I packed my family of HT 8,10 and 12 and headed North (The HT 4 and 6 stayed home).  The sailfish had been there in large numbers so I packed my new HT12 (#1), but the packs had moved by the time I arrived. We raised one, had a shot but the fish did not stay connected. 1/1/0. Things did not look good for sailfish, so the HT12 was packed away and replaced by the HT8 and HT 10

The next day we explored the flats and reefs hunting for the elusive Blue Bastards (Plectorhinchuscaeruleonothus) ..yes this is actually a fish so named because they are incredibly spooky and bastards to get to eat the fly, hook up, and get a photo. They fight dirty.  I fished a shrimp pattern and landed a variety of saltwater species..Pacific Tarpon, Diamond Trevally, Spotted dart, Queenfish and a Striped Threadfin Salmon (Polydactylus plebeius) which had never been seen before in those waters. There were plenty of shots at BB’ busted off, one fell off and one stayed for a photo.  3/3/1 was not bad for BB’s. The HT 10 was performing well…long casts, delicate presentations, and plenty of fighting power. I was elated.

For the next few days we camped on the beaches and fished the flats and river mouths north of Weipa. The weather was glamour, no wind and plenty of sun…perfect conditions.  There were permit (Anak) at the river mouths, but try as we may they would not eat a merkin style cab. We changed to an Alphonse/flexocrab and we started smiling…hooked 4 and took photos of 3 on day 1.  The next day I hooked and landed 4.  I was hooked up to a metre plus Queenie..aschool of permit swam into range..Notso made the cast..5 permit in one day..a new boat record. The permit gods were smiling.  There are all sorts of species on the flats.  A large Giant Trevally  swam by on a chased down the crab fly with gusto. Big (1+m) queenies, big Golden Trevally, and cobia.  One  cobia the size of  shark ate the crab, but straitened the hook on the first run…probably lucky because we would have been there for hours.

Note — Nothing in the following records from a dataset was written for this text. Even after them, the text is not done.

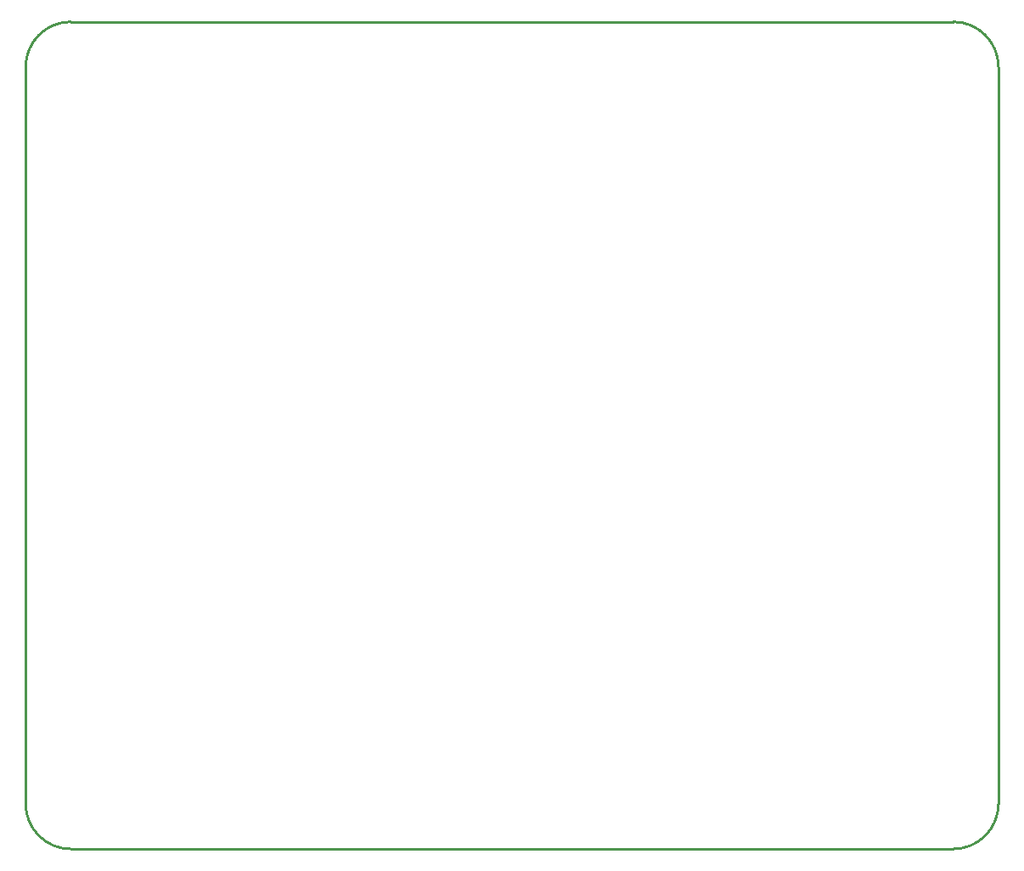
<source format=gbr>
%TF.GenerationSoftware,Altium Limited,Altium Designer,25.2.1 (25)*%
G04 Layer_Color=16711935*
%FSLAX43Y43*%
%MOMM*%
%TF.SameCoordinates,14BE83A4-B3EB-4770-8DB1-726BE69DDD70*%
%TF.FilePolarity,Positive*%
%TF.FileFunction,Keep-out,Top*%
%TF.Part,Single*%
G01*
G75*
%TA.AperFunction,NonConductor*%
%ADD67C,0.254*%
D67*
X92500Y0D02*
G03*
X97000Y4500I0J4500D01*
G01*
Y78000D02*
G03*
X92500Y82500I-4500J0D01*
G01*
X4500D02*
G03*
X0Y78000I0J-4500D01*
G01*
Y4500D02*
G03*
X4500Y0I4500J0D01*
G01*
Y82500D02*
X92500D01*
X97000Y4500D02*
Y78000D01*
X4500Y0D02*
X92500D01*
X0Y4500D02*
Y78000D01*
%TF.MD5,dadea5da674f075de47edad3dea1a89c*%
M02*

</source>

The last day..the permit must not have read the Permit Times..we hunted all day until finally we found some late in the afternoon.  Another 2 from 2 giving a total of 9 permit landed from 10 hooked(10,10,9) …a truly amazing experience and an absolute privilege.

The weather.  Ideally neap tides with and early morning low, no wind and sun.

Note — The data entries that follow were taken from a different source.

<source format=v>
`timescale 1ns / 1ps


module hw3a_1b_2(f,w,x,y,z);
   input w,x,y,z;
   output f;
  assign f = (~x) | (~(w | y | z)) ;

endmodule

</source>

The gear.  I was fishing a HT10, with a WF10Int line on a Sage 6010 reel, with a 9’ 40/20lb Galis FCleader.   The HT10 was amazing..all the fish hooked were incredibly strong, they put in long runs (some 200+m).  There was plenty of power on the butt. As the number of fish increased, I became more confident with the 20lb tipped and had the drag wound up to 10. There was plenty of fighting power in the butt. The rod is a pleasure to cast and suited me and my style.

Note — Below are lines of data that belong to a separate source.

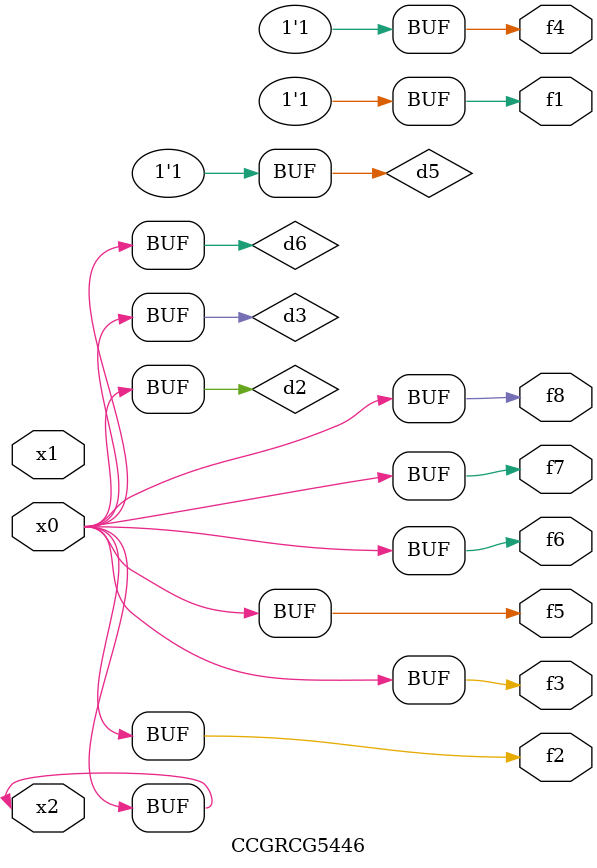
<source format=v>
module CCGRCG5446(
	input x0, x1, x2,
	output f1, f2, f3, f4, f5, f6, f7, f8
);

	wire d1, d2, d3, d4, d5, d6;

	xnor (d1, x2);
	buf (d2, x0, x2);
	and (d3, x0);
	xnor (d4, x1, x2);
	nand (d5, d1, d3);
	buf (d6, d2, d3);
	assign f1 = d5;
	assign f2 = d6;
	assign f3 = d6;
	assign f4 = d5;
	assign f5 = d6;
	assign f6 = d6;
	assign f7 = d6;
	assign f8 = d6;
endmodule

</source>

Technique.  Having good eyes makes the day. Ben the guide from Last Cast has exceptional eyes and together there were not many fish we did not see. There are big tides in this part of the world, and the current can be quite strong on the run out and run in tides. The fish feed into the current, and so at times long casts so that the fly can travel past the fish are an advantage. Being able to cast both right and left handed is one of the best skills I have learnt…it makes everything so much easier for both the angler and the boatman and gives greater control and maximising opportunity to fish the angles.

Line management is critical…once hooked all saltwater species take off for the sunset at speed.  Are you standing on the line, is it wrapped around something, has a loop forward around the reel handle or some part of your clothing. Is the reel handle likely to jam on your clothing?  

Although strip strike is essential, more important is staying in touch with the fly.  In most cases once the permit came onto the fly, they would follow it, and the “strip strike” became more like  “feeding the fly to the fish”. Great stuff.